在肝脏中SREBP-1c基因调控脂肪的重新合成，由胰岛素以及内质网应激反应激活[20-21]。SREBP-1c调节参与脂肪酸和甘油三酯基因的转录合成，如ACC、FAS和硬脂酰CoA去饱和酶（stearoyl CoA desaturasescd，SCD）的合成[22-23]。AMP蛋白激酶（activated protein kinase，AMPK）通过抑制SREBP-1c，控制整个脂肪生成途径或通过直接抑制FAS活性降低脂肪酸的合成，降低肝脏组织的甘油三酯水平，促进脂肪酸的β-氧化；还可以通过调节SCD-1和酰基辅酶A氧化酶（acyl-CoA oxidase，COX）的表达起到降血脂的作用[24]。线粒体外膜上的肝脏肉毒碱棕榈酰转　移酶1A（carnitine palmitoyltransferase 1A，CPT1A）是脂肪酸氧化限速酶，可加速脂肪酸氧化，降低肝脏TG水平[25]。PPAR-α基因在肝、肾和肌肉中高度表达，直接调控与脂肪酸β-氧化、胆固醇分解有关的基因[26]。脂肪的消化和吸收需要胰脂肪酶的参与，抑制胰脂肪酶的活性可以抑制脂肪的分解；脂蛋白脂肪酶（lipoprotein lipase，LPL）可以催化甘油三酯水解成甘油和脂肪酸，继续氧化提供能量[27]。

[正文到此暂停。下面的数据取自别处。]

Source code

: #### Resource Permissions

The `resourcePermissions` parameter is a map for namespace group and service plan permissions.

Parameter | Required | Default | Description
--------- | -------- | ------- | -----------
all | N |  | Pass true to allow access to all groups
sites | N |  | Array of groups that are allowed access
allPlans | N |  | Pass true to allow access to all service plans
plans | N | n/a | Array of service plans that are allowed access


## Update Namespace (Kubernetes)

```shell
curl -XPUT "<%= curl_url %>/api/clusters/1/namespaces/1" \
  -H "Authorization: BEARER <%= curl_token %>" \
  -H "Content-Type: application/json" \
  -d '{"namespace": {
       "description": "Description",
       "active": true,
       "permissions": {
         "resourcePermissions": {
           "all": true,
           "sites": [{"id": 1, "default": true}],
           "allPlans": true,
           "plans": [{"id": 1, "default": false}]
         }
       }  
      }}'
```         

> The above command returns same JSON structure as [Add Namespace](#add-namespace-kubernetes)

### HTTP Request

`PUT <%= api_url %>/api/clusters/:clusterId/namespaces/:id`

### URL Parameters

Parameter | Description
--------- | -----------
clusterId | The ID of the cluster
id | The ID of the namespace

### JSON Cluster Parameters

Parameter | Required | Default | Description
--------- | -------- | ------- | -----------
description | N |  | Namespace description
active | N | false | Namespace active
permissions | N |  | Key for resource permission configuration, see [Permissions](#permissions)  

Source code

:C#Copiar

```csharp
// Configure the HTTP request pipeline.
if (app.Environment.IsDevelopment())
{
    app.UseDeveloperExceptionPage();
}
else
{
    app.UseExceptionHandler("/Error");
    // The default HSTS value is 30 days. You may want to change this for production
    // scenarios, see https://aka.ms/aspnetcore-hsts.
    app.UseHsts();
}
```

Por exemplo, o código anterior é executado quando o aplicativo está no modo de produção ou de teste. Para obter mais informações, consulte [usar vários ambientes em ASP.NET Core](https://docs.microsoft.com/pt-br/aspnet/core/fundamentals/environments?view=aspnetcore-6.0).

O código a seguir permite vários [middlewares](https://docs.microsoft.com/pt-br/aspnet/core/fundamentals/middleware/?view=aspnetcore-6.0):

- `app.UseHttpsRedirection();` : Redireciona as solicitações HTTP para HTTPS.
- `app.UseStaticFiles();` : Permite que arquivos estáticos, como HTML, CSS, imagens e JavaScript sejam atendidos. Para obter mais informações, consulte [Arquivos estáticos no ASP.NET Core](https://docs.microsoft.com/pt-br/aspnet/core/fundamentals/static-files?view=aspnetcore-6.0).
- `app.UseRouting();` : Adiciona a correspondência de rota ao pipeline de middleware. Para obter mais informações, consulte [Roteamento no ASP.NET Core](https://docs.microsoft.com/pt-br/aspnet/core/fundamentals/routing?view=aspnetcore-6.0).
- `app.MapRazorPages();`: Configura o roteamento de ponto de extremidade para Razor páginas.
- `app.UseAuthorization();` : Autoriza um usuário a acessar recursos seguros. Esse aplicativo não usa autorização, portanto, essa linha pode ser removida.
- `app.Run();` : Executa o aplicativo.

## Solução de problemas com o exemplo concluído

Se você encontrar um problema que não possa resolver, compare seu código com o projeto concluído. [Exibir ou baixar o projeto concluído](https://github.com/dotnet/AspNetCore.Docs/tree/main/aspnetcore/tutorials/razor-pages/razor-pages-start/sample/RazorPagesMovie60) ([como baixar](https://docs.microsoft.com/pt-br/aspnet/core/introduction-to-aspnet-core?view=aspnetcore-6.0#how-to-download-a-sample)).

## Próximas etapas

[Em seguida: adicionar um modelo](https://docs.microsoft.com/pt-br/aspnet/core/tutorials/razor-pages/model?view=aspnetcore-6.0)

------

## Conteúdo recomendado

在甘油三酯和脂肪酸代谢平衡中，通过调节AMPK信号通路中的信号因子（SREBP-1c、ACC、CPT1A）的活性而达到抑制肝脏中脂肪酸合成，促进脂肪酸氧化的作用；通过对与脂肪消化吸收有关的酶活性的调节来抑制脂肪在体内的积累，达到降低血脂的目的。

2　功能性降脂成分的作用机理

天然食物中含有大量具有降血脂功能的活性成分，不同活性成分的降血脂机制有所不同，下文对常见的几种活性成分的降血脂作用机理进行归纳总结。

2.1膳食纤维

膳食纤维是国际上公认的第七营养素[28]。研究表明，可溶性膳食纤维可预防和治疗心脑血管疾病[29]。燕麦[30]、苹果果胶[31]、欧车前水溶性纤维[32]和羟乙基甲基纤维素[33]等膳食纤维都具有降血脂的功效。

膳食纤维的降血脂机制主要有：通过减少肝脏胆固醇的生成，促进肝脏胆固醇转化成胆汁酸而降低肝脏中的胆固醇含量。Tong Litao等[34]通过给仓鼠喂饲麦麸阿拉伯木聚糖，发现其可通过下调HMGR活性和提高CYP7A1的活性，增加丙酸和短链脂肪酸的浓度，从而降低胆固醇的合成和增加胆固醇的排泄。Kim等[35]用添加了质量分数为5%的羟丙基甲基纤维素（hydroxypropyl methylcellulose，HPMC）的大麦和燕麦面包喂饲叙利亚金黄地鼠，与对照组比较，发现富含HPMC的大麦和燕麦面包可通过下调SREBP-2的mRNA表达来抑制HMGR的mRNA表达，从而降低血或肝脏中的胆固醇或甘油三酯。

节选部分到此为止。